## EXERCISE DIRECTIONS
Render everything from the line containing "Reading left to" down to the line containing "Loss: median 40, box", both included, as a JSON list of strings with one string per line. Leave out blank lines.

━━━ RECORDS SUPPLIED ━━━

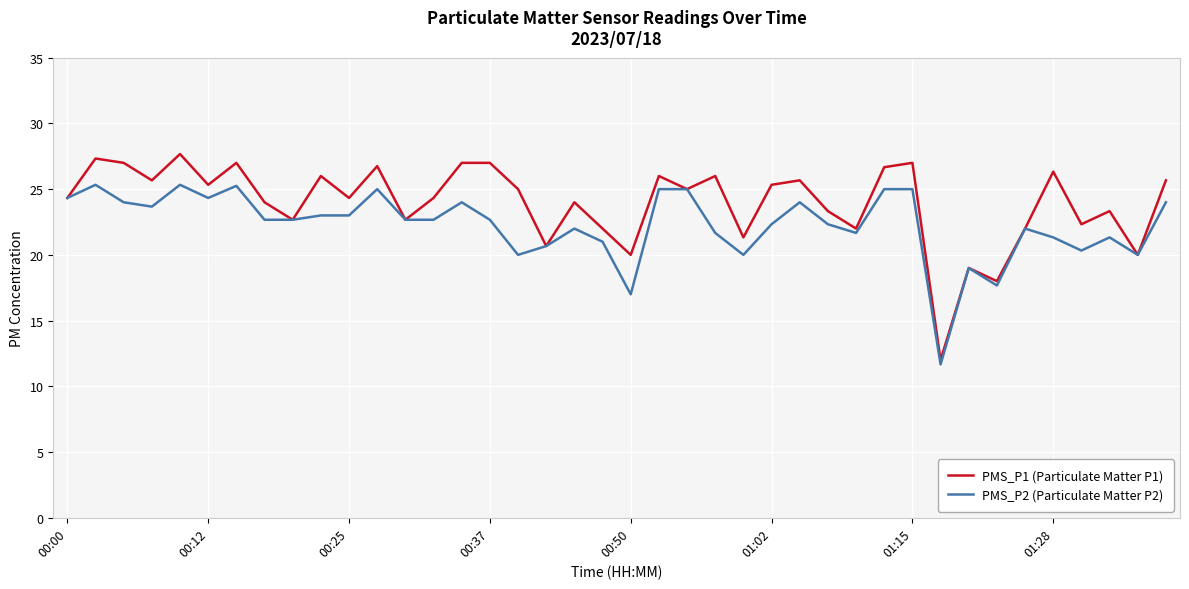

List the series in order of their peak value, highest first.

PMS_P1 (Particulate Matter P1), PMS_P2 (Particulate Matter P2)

━━━
━━━ RECORDS SUPPLIED ━━━

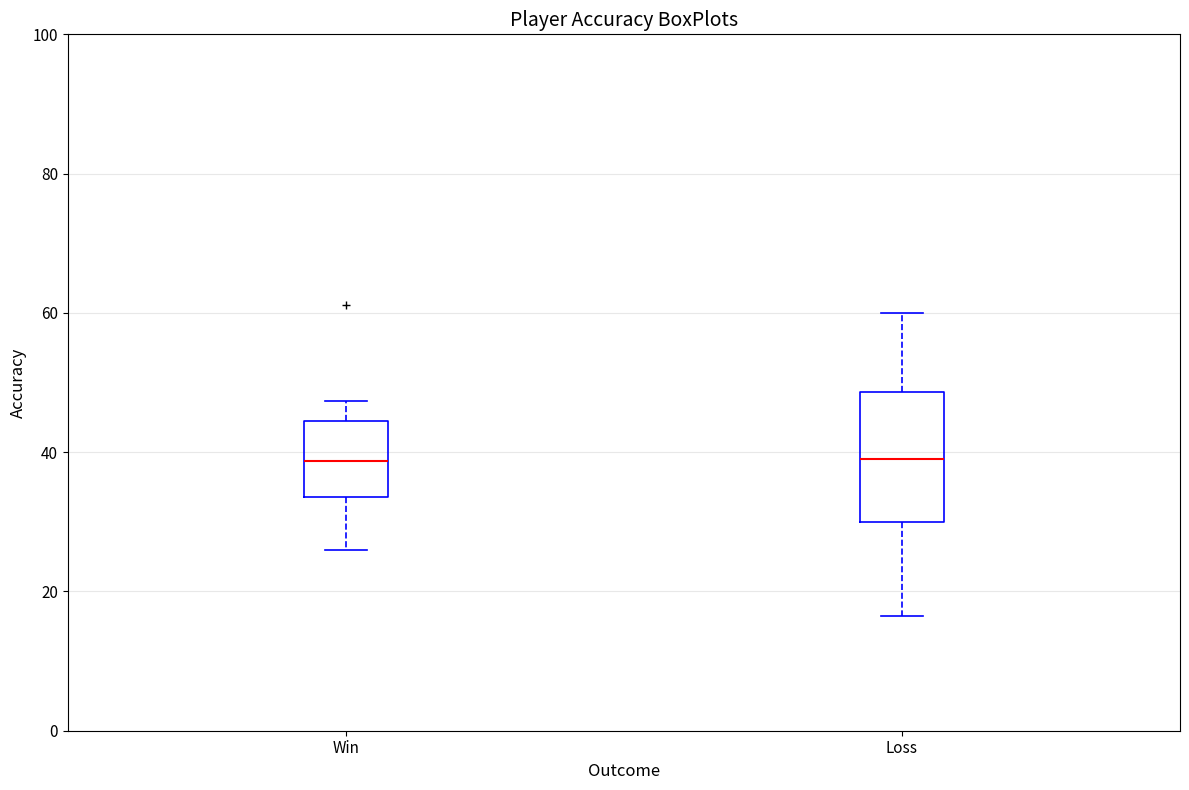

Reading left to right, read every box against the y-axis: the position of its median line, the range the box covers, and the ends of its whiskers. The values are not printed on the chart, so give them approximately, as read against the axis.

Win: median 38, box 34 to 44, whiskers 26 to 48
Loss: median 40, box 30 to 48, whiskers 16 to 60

━━━

## SOLUTION BELOW
[
  "Reading left to right, read every box against the y-axis: the position of its median line, the range the box covers, and the ends of its whiskers. The values are not printed on the chart, so give them approximately, as read against the axis.",
  "Win: median 38, box 34 to 44, whiskers 26 to 48",
  "Loss: median 40, box 30 to 48, whiskers 16 to 60"
]